→ **Assignment**
Could you reproduce all of the data below word for word, keeping every line and character unchanged?
+---+
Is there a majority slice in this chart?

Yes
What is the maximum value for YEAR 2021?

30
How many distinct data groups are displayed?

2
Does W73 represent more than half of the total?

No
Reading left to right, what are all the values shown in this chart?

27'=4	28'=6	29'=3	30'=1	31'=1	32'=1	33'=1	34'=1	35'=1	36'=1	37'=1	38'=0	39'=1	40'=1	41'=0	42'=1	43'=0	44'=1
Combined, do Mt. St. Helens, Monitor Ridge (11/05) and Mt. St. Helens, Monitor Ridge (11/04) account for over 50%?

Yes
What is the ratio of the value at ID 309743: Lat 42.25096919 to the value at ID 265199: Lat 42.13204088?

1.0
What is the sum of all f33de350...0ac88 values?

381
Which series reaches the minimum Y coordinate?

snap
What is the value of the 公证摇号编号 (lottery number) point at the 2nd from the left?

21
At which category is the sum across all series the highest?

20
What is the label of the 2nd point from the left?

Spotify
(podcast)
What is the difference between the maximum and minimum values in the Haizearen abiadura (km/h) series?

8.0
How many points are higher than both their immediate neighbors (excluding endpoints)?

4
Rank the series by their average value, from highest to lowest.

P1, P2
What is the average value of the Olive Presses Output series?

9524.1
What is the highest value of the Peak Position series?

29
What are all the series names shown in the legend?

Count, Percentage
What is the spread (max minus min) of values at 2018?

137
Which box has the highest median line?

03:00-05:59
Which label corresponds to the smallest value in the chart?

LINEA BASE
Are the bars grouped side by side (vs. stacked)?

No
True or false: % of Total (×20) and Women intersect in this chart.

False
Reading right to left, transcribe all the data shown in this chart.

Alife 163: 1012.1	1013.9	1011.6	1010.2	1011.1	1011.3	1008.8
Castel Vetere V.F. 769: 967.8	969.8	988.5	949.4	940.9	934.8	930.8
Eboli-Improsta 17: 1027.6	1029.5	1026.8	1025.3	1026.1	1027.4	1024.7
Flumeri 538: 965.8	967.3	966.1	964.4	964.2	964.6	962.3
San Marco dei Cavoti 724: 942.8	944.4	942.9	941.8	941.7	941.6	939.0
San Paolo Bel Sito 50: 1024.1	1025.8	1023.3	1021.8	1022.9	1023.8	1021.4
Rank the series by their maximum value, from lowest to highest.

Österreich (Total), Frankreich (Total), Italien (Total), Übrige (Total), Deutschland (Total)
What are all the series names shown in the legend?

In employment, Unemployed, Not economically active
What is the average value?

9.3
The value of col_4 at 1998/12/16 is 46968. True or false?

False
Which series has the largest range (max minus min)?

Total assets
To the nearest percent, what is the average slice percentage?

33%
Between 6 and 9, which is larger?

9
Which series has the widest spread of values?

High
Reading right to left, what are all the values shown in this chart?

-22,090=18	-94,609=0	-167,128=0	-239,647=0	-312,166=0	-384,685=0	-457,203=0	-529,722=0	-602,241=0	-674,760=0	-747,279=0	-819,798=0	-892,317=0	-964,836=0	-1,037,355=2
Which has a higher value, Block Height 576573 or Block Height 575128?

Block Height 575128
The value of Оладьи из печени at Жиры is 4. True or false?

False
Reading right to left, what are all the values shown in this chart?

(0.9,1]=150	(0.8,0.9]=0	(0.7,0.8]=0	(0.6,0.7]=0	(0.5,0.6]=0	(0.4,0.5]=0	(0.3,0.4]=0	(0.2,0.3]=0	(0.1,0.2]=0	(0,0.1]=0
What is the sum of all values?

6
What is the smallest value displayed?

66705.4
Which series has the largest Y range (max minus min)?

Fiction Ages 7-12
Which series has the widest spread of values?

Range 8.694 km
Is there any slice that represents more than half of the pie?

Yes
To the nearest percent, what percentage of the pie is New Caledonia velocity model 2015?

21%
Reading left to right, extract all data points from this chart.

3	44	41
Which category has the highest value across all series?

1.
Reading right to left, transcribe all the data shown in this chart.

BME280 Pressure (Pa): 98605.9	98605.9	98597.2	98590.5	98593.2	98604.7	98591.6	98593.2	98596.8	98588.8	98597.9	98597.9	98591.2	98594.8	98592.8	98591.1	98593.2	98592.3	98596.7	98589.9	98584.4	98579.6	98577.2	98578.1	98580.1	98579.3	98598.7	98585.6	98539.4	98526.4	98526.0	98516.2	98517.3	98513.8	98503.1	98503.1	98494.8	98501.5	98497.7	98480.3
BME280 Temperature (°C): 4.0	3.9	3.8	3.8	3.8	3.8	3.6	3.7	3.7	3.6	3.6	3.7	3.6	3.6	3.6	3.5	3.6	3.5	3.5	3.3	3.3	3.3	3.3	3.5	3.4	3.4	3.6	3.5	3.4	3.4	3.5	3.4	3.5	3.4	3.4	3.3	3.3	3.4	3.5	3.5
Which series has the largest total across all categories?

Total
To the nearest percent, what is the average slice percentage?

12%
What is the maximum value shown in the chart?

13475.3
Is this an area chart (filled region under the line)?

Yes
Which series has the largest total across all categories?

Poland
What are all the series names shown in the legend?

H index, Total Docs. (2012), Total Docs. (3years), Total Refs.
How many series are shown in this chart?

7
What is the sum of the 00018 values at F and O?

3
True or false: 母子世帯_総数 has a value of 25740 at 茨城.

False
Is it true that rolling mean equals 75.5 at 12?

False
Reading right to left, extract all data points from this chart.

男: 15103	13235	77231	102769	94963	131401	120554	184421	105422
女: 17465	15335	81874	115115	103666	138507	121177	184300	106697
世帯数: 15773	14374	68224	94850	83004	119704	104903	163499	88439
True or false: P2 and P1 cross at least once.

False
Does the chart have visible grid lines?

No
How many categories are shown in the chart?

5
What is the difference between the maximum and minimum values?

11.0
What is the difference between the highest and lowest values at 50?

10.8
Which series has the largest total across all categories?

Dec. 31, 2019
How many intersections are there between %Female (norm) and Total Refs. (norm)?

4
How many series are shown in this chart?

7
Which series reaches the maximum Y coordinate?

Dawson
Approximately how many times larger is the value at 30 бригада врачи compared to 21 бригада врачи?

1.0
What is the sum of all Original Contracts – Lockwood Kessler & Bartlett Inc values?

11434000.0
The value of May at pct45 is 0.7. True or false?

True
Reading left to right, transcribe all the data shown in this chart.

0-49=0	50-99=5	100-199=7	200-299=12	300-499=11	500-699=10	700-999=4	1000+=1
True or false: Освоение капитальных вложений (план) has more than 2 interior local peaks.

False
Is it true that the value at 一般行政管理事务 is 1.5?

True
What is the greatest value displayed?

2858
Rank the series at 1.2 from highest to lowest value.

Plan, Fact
+---+
→ **Response**
Is there a majority slice in this chart?

Yes
What is the maximum value for YEAR 2021?

30
How many distinct data groups are displayed?

2
Does W73 represent more than half of the total?

No
Reading left to right, what are all the values shown in this chart?

27'=4	28'=6	29'=3	30'=1	31'=1	32'=1	33'=1	34'=1	35'=1	36'=1	37'=1	38'=0	39'=1	40'=1	41'=0	42'=1	43'=0	44'=1
Combined, do Mt. St. Helens, Monitor Ridge (11/05) and Mt. St. Helens, Monitor Ridge (11/04) account for over 50%?

Yes
What is the ratio of the value at ID 309743: Lat 42.25096919 to the value at ID 265199: Lat 42.13204088?

1.0
What is the sum of all f33de350...0ac88 values?

381
Which series reaches the minimum Y coordinate?

snap
What is the value of the 公证摇号编号 (lottery number) point at the 2nd from the left?

21
At which category is the sum across all series the highest?

20
What is the label of the 2nd point from the left?

Spotify
(podcast)
What is the difference between the maximum and minimum values in the Haizearen abiadura (km/h) series?

8.0
How many points are higher than both their immediate neighbors (excluding endpoints)?

4
Rank the series by their average value, from highest to lowest.

P1, P2
What is the average value of the Olive Presses Output series?

9524.1
What is the highest value of the Peak Position series?

29
What are all the series names shown in the legend?

Count, Percentage
What is the spread (max minus min) of values at 2018?

137
Which box has the highest median line?

03:00-05:59
Which label corresponds to the smallest value in the chart?

LINEA BASE
Are the bars grouped side by side (vs. stacked)?

No
True or false: % of Total (×20) and Women intersect in this chart.

False
Reading right to left, transcribe all the data shown in this chart.

Alife 163: 1012.1	1013.9	1011.6	1010.2	1011.1	1011.3	1008.8
Castel Vetere V.F. 769: 967.8	969.8	988.5	949.4	940.9	934.8	930.8
Eboli-Improsta 17: 1027.6	1029.5	1026.8	1025.3	1026.1	1027.4	1024.7
Flumeri 538: 965.8	967.3	966.1	964.4	964.2	964.6	962.3
San Marco dei Cavoti 724: 942.8	944.4	942.9	941.8	941.7	941.6	939.0
San Paolo Bel Sito 50: 1024.1	1025.8	1023.3	1021.8	1022.9	1023.8	1021.4
Rank the series by their maximum value, from lowest to highest.

Österreich (Total), Frankreich (Total), Italien (Total), Übrige (Total), Deutschland (Total)
What are all the series names shown in the legend?

In employment, Unemployed, Not economically active
What is the average value?

9.3
The value of col_4 at 1998/12/16 is 46968. True or false?

False
Which series has the largest range (max minus min)?

Total assets
To the nearest percent, what is the average slice percentage?

33%
Between 6 and 9, which is larger?

9
Which series has the widest spread of values?

High
Reading right to left, what are all the values shown in this chart?

-22,090=18	-94,609=0	-167,128=0	-239,647=0	-312,166=0	-384,685=0	-457,203=0	-529,722=0	-602,241=0	-674,760=0	-747,279=0	-819,798=0	-892,317=0	-964,836=0	-1,037,355=2
Which has a higher value, Block Height 576573 or Block Height 575128?

Block Height 575128
The value of Оладьи из печени at Жиры is 4. True or false?

False
Reading right to left, what are all the values shown in this chart?

(0.9,1]=150	(0.8,0.9]=0	(0.7,0.8]=0	(0.6,0.7]=0	(0.5,0.6]=0	(0.4,0.5]=0	(0.3,0.4]=0	(0.2,0.3]=0	(0.1,0.2]=0	(0,0.1]=0
What is the sum of all values?

6
What is the smallest value displayed?

66705.4
Which series has the largest Y range (max minus min)?

Fiction Ages 7-12
Which series has the widest spread of values?

Range 8.694 km
Is there any slice that represents more than half of the pie?

Yes
To the nearest percent, what percentage of the pie is New Caledonia velocity model 2015?

21%
Reading left to right, extract all data points from this chart.

3	44	41
Which category has the highest value across all series?

1.
Reading right to left, transcribe all the data shown in this chart.

BME280 Pressure (Pa): 98605.9	98605.9	98597.2	98590.5	98593.2	98604.7	98591.6	98593.2	98596.8	98588.8	98597.9	98597.9	98591.2	98594.8	98592.8	98591.1	98593.2	98592.3	98596.7	98589.9	98584.4	98579.6	98577.2	98578.1	98580.1	98579.3	98598.7	98585.6	98539.4	98526.4	98526.0	98516.2	98517.3	98513.8	98503.1	98503.1	98494.8	98501.5	98497.7	98480.3
BME280 Temperature (°C): 4.0	3.9	3.8	3.8	3.8	3.8	3.6	3.7	3.7	3.6	3.6	3.7	3.6	3.6	3.6	3.5	3.6	3.5	3.5	3.3	3.3	3.3	3.3	3.5	3.4	3.4	3.6	3.5	3.4	3.4	3.5	3.4	3.5	3.4	3.4	3.3	3.3	3.4	3.5	3.5
Which series has the largest total across all categories?

Total
To the nearest percent, what is the average slice percentage?

12%
What is the maximum value shown in the chart?

13475.3
Is this an area chart (filled region under the line)?

Yes
Which series has the largest total across all categories?

Poland
What are all the series names shown in the legend?

H index, Total Docs. (2012), Total Docs. (3years), Total Refs.
How many series are shown in this chart?

7
What is the sum of the 00018 values at F and O?

3
True or false: 母子世帯_総数 has a value of 25740 at 茨城.

False
Is it true that rolling mean equals 75.5 at 12?

False
Reading right to left, extract all data points from this chart.

男: 15103	13235	77231	102769	94963	131401	120554	184421	105422
女: 17465	15335	81874	115115	103666	138507	121177	184300	106697
世帯数: 15773	14374	68224	94850	83004	119704	104903	163499	88439
True or false: P2 and P1 cross at least once.

False
Does the chart have visible grid lines?

No
How many categories are shown in the chart?

5
What is the difference between the maximum and minimum values?

11.0
What is the difference between the highest and lowest values at 50?

10.8
Which series has the largest total across all categories?

Dec. 31, 2019
How many intersections are there between %Female (norm) and Total Refs. (norm)?

4
How many series are shown in this chart?

7
Which series reaches the maximum Y coordinate?

Dawson
Approximately how many times larger is the value at 30 бригада врачи compared to 21 бригада врачи?

1.0
What is the sum of all Original Contracts – Lockwood Kessler & Bartlett Inc values?

11434000.0
The value of May at pct45 is 0.7. True or false?

True
Reading left to right, transcribe all the data shown in this chart.

0-49=0	50-99=5	100-199=7	200-299=12	300-499=11	500-699=10	700-999=4	1000+=1
True or false: Освоение капитальных вложений (план) has more than 2 interior local peaks.

False
Is it true that the value at 一般行政管理事务 is 1.5?

True
What is the greatest value displayed?

2858
Rank the series at 1.2 from highest to lowest value.

Plan, Fact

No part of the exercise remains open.